I am a big supporter of improv comedy, Lutz said, breaking character momentarily. Asked what reaction she had experienced during the ride, Lutz noted that, One guy had one of those cell-phone cameras out and may have taken a picture of my crotch.
Im not worried about it, she added, reinserting her earbuds to listen to the music of Broken Social Scene. Nearby, Harlem resident Rebecca, in a denim jacket, black underwear and knee-length black socks, perused a newspaper, oblivious to several men who had just swiped their MetroCards and stood, mouths agape.

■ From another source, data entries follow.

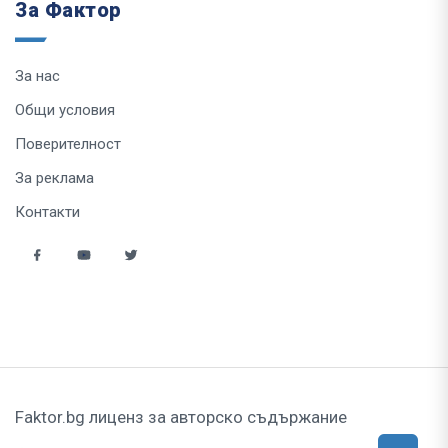
За Фактор
За нас
Общи условия
Поверителност
За реклама
Контакти
Faktor.bg лиценз за авторско съдържание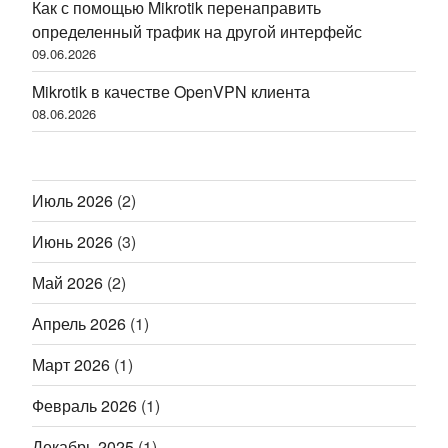
Как с помощью Mikrotik перенаправить
определенный трафик на другой интерфейс
09.06.2026
Mikrotik в качестве OpenVPN клиента
08.06.2026
Июль 2026
(2)
Июнь 2026
(3)
Май 2026
(2)
Апрель 2026
(1)
Март 2026
(1)
Февраль 2026
(1)
Декабрь 2025
(1)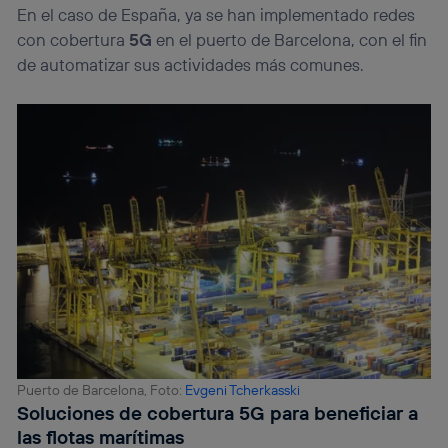
En el caso de España, ya se han implementado redes
con cobertura
5G
en el puerto de Barcelona, con el fin
de automatizar sus actividades más comunes.
Puerto de Barcelona, Foto:
Evgeni Tcherkasski
Soluciones de cobertura 5G para beneficiar a
las flotas marítimas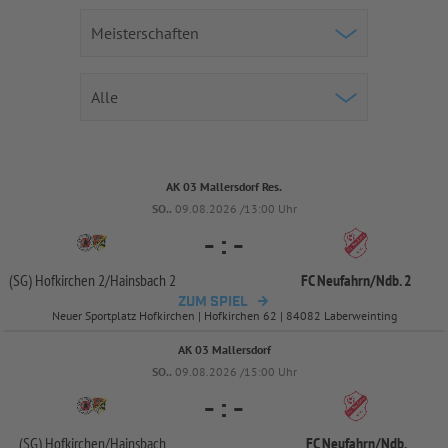
AK 03 Mallersdorf Res.
SO..
09.08.2026 /13:00 Uhr
-
:
-
(SG) Hofkirchen 2/
Hainsbach 2
FC Neufahrn/
Ndb. 2
ZUM SPIEL
Neuer Sportplatz Hofkirchen | Hofkirchen 62 | 84082 Laberweinting
AK 03 Mallersdorf
SO..
09.08.2026 /15:00 Uhr
-
:
-
(SG) Hofkirchen/
Hainsbach
FC Neufahrn/
Ndb.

The octet boarded the next Uptown local. Surprised passengers did a double-take and then looked away, but one persistent youngster tried to get to the bottom of things.
What happened to your pants? he asked incredulously. I forgot them at home, replied a straight-faced man in a business jacket and leather shoes. Receiving similar responses from other pantsless commuters, the child plaintively wailed, Whats going on here?
When the train reached 42nd St./Grand Central, it was too crowded to really notice the profusion of bare legs unless they stood right in front of you. All players remained in character throughout the ride. One bearded medical student wearing a blue shirt and tie sat studying a textbook on EKGs for an upcoming exam.
The ruse continued as the mass slowly accumulated at the halfway point, the 125th St. station. An elderly man approached one, then another, asking, Wheres the party? Wheres the party? One pantsless yuppie, acting indignant at the barrage of questions, looked up from his magazine and proclaimed, We have a right to be undressed!
The 200 pairs of liberated legs proceeded to fill a Downtown train for the ride back to Foley Sq. On the train, a police officer asked Rutgers student Boris Khaykin what you guys were protesting. I dont know what you mean by you guys, the bare-legged Khaykin replied, as if he didnt know any of the other players, adding, Im absent-minded.
As Downtown approached, the crowd slowly loosened up and started talking amongst themselves. One couple, sitting pantsless across from each other, discussed their evening plans. Two bare-legged students debated anthropology. At Grand Central, a young man sporting a bright orange mohawk haircut boarded the train, looked around and yelled, What the hell is going on? By the next stop, bare legs seemed as normal as his tresses.
Unlike last years excursion, when eight trouser-challenged riders were arrested for disorderly conduct (a judge later threw out the charges, noting theres no law against walking around in underwear), this year there were no reports of police dressing down any of the participants.